> Task item: Continue the veterinary notes on mycoplasmal hemolytic anemia in dogs and cats, picking up right after the last bullet point given.

> Passage for review:
+ + + + + + +

• Dogs – likelihood of severe anemia greatly increased if splenectomized or with pathologic changes in the spleen.
• Worldwide distribtution.
• Most common in adult (dogs and cats).
• More common in males cats and FIV-infected cats.
• No sex prevalence in dogs.
• Variable disease severity – ranges from inapparent infection to marked depression and death.
• Intermittent fever (50% of the time) during the acute phase.
• Depression, weakness, anorexia, pale mucous membranes.
• Icterus - rare.
• Mild or inapparent signs – pale mucous membranes and listlessness.
• In splenectomized dogs – signs more like cats.
• Other causes of hemolytic anemia:- IMHA; babesiosis (not in cats in the U.S.); cytauxzoonosis (cats only); Heinz body hemolytic anemia; microangiopathic hemolytic anemia; pyruvate kinase deficiency; phosphofructokinase deficiency (dogs only).
• Differentiated from IMHA – only by recognition of parasites in blood (stained blood film or PCR-based assays); both disorders may be Coombs test-positive.
• Babesia and Cytauxzoon spp. – differ in morphology from these mycoplasmal organisms.
• New methylene blue stains – used to identify Heinz bodies.
• Enzyme assays or specialized DNA tests – used to diagnose pyruvate kinase and phosphofructokinase deficiencies.
• Anemia – usually with reticulocytosis if regenerative. Also anisocytosis, macrocytosis, Howell-Jolly bodies, and occasionally marked normoblastemia.
• Anemia – may appear poorly regenerative if a precipitous decrease in PCV has occurred early in the disease or if there are other concurrent disorders (e.g., FeLV or FIV infections in cats).
• Autoagglutination – may see in feline blood samples after they cool to below body temperature.
• Variable total and differential leukocyte counts of little diagnostic assistance.
• Hemoglobinemia – rarely observed, so no hemoglobinuria reported.
• Hyperbilirubinemia – seen in some cases but seldom severe.
• Substantial bilirubinuria – seen in some dogs.
• Abnormalities related to anemic hypoxia or profile can be normal.
• Hypoglycemia – possible in moribund cats (not specific to this disease).

+ + + + + + +

> Information shown:
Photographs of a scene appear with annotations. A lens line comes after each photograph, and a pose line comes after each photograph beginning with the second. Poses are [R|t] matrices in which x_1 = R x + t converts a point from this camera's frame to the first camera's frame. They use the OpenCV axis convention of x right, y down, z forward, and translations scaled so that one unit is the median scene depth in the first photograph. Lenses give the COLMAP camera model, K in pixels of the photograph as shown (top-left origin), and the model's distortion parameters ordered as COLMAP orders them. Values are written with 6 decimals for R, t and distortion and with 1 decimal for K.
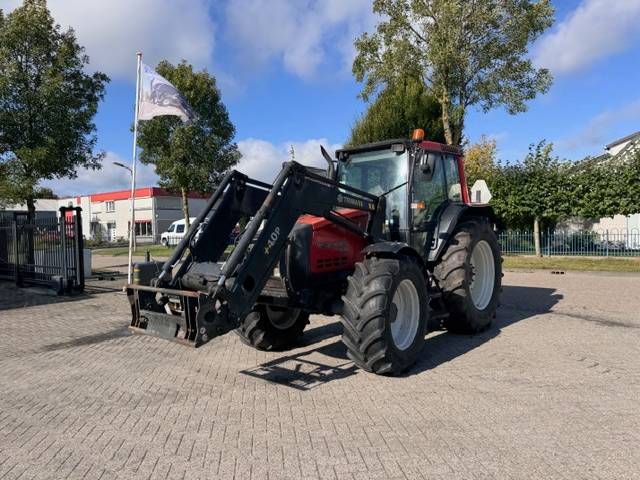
lens RADIAL K [[453.0, 0, 321.5], [0, 453.0, 248.5], [0, 0, 1]] dist [0.068149, -0.084422]
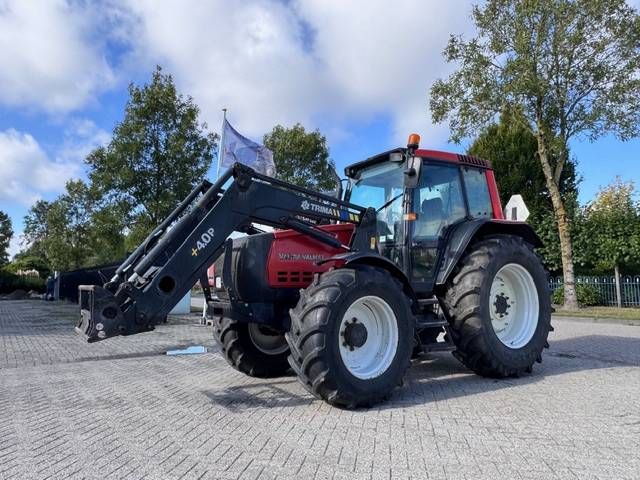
lens RADIAL K [[452.7, 0, 320.0], [0, 452.7, 240.0], [0, 0, 1]] dist [-0.035933, 0.049564]
pose [[0.957637, -0.009407, -0.287824, 0.269934], [-0.031249, 0.990170, -0.136331, 0.067321], [0.286277, 0.139550, 0.947930, 0.120531]]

+ + + + + + +

> Reply:
• Plasma protein concentrations – usually normal but may be increased.
• Routine blood stains (e.g., Wright - Giemsa) to identify organisms in blood films; overall, low sensitivity; examine before treatment is begun as treatment increases false negatives.
• Reticulocyte – stains can't be used as punctate reticulocytes (cats) appear similar to parasites.
• Organisms must be differentiated from precipitated stain – refractile drying or fixation artifacts, poorly staining Howell-Jolly bodies, and basophilic stippling can confuse diagnosis.
• Feline organisms – small blue-staining cocci, rings, or rods on RBCs.
• Canine organisms – commonly form chains of organisms that appear as filamentous structures on the surface of RBCs.
• Parasitemia – cyclic, and thus organisms not always identifiable in blood (especially in cats).
• PCR-based assays (on whole blood or dry) – significantly more sensitive than cytology.
• Direct Coombs test – may be positive.
• Without therapy – mortality with the larger form may reach 30% in cats.
• Outpatient treatment – unless severely anemic or moribund.
• Blood transfusions – required when the anemia is considered life-threatening.
• IV administration of glucose-containing fluid – recommended in moribund animals.
Drugs of choice
• Doxycycline (10mg/kg/day, PO, for 2 wks) – drugs of choice.
• Enrofloxacin (5mg/kg/day, PO) – efficacious alternative to doxycycline.
• Prednisolone – may be given to severely anemic animals (to treat immune mediated destruction of RBCs); gradually decrease dosage as the PCV increases.
• Tetracycline antibiotics – may produce fever or evidence of gastrointestinal disease in cats; use a lower dosage or a different drug, or discontinue drug therapy altogether.
• Doxycycline – may cause esophagitis and stricture in cats; use liquid form or give with food.
• Enrofloxacin – has been associated with blindness in cats; may cause arthropathy in young cats.
• Chloramphenicol – may use in dogs; can cause dose-dependent erythroid hypoplasia in cats.
• Examine animal after 1 week of treatment – to confirm that PCV has risen.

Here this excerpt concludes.